Contents:Fols. 1r – 113r, Law Lectures: Objects of Law, Lectures 10 - 13
Script:Good cursive mixed hand
Provenance:‘J. Coxe Hippisley, Hertford College, Oxford’, 18th c. (inscription of John Coxe Hippisley (1746-1825), fol. i recto); 19thcentury Trinity Hall bookplate inside upper cover.
Binding:18th c., reversed brown leather over paste boards, blind-tooled edge design, traces of old title on spine, (BEVER CIVIL LAW) edges speckled red; endbands lost
Notes:Written on rectos only. Occasional corrections and notes. This MS appears to be a copy of part of a series of lectures by Thomas Bever (1725 – 1791).
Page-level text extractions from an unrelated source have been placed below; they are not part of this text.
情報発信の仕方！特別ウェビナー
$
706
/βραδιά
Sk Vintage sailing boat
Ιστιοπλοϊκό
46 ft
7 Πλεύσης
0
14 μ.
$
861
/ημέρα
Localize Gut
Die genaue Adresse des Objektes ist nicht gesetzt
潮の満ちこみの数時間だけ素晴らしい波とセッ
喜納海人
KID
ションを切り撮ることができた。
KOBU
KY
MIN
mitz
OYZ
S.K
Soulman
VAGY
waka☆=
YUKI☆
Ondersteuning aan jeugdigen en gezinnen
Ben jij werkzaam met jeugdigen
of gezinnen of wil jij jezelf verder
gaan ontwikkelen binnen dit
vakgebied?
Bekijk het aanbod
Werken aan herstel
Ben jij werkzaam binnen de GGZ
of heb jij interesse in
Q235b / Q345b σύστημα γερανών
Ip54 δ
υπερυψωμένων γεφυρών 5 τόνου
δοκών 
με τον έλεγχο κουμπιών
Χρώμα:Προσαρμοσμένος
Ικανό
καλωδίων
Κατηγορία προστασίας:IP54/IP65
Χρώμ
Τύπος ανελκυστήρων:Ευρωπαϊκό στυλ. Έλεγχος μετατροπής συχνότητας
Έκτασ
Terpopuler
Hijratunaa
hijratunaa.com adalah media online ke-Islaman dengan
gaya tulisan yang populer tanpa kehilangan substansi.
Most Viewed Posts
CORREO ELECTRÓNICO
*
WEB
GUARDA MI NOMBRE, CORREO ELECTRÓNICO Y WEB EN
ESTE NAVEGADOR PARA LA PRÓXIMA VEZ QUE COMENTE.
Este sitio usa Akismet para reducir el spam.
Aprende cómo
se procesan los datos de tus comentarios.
The final autograph copy of the series is now Oxford, All Souls College, Codrington Library, MS 109. The colophon on fol. 29r of Codrington Library, MS 109 states that ‘The whole has been several times revised and improved, and intirely transcribed from the first copy by my own Hand, T. Bever, July 3, 1764’. Trinity Hall MS 41 is in a contemporary hand, with minor variances in the text, and presumably written by a student who attended Bever’s lectures or studied with him.
An expert opinion on this MS was kindly provided by Prof. Emily Kadens of the University of Texas. Trinity Hall is also grateful to Mrs N. Aubertin-Potter of the Codrington library, All Souls, Oxford, for her assistance.